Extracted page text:
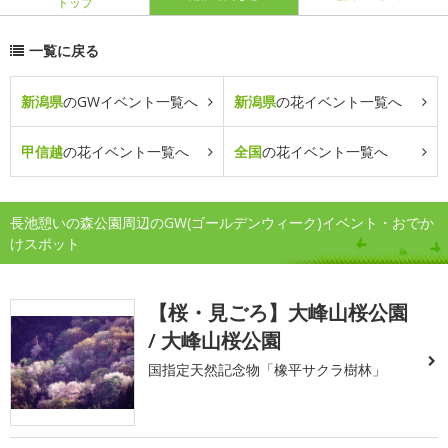
トップ
一覧に戻る
新潟県
のGWイベント一覧へ
新潟県
の花イベント一覧へ
甲信越
の花イベント一覧へ
全国
の花イベント一覧へ
長池憩いの森公園周辺のGW(ゴールデンウィーク)イベント・おでか
けスポット
【桜・見ごろ】大峰山桜公園
/ 大峰山桜公園
国指定天然記念物「橡平サクラ樹林」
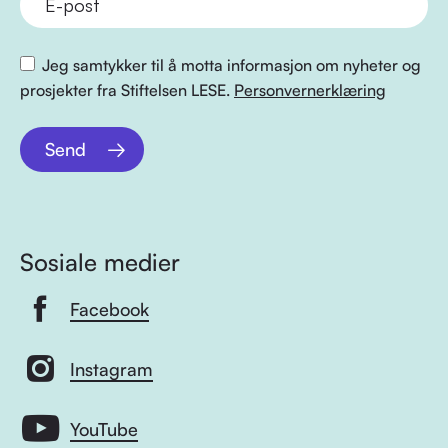
Jeg samtykker til å motta informasjon om nyheter og
prosjekter fra Stiftelsen LESE.
Personvernerklæring
Send
Sosiale medier
Facebook
Instagram
YouTube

## Task instructions
Recast the entries as a Markdown table with the columns Row and Line, starting with their first line and going on through the line that contains "国指定天然記念物「橡平サクラ樹林」", both ends included. Give one numbered row per line, skip blank lines, and leave the pictures out.

## Written reply
| Row | Line |
|---|---|
| 1 | トップ |
| 2 | 一覧に戻る |
| 3 | 新潟県 |
| 4 | のGWイベント一覧へ |
| 5 | 新潟県 |
| 6 | の花イベント一覧へ |
| 7 | 甲信越 |
| 8 | の花イベント一覧へ |
| 9 | 全国 |
| 10 | の花イベント一覧へ |
| 11 | 長池憩いの森公園周辺のGW(ゴールデンウィーク)イベント・おでか |
| 12 | けスポット |
| 13 | 【桜・見ごろ】大峰山桜公園 |
| 14 | / 大峰山桜公園 |
| 15 | 国指定天然記念物「橡平サクラ樹林」 |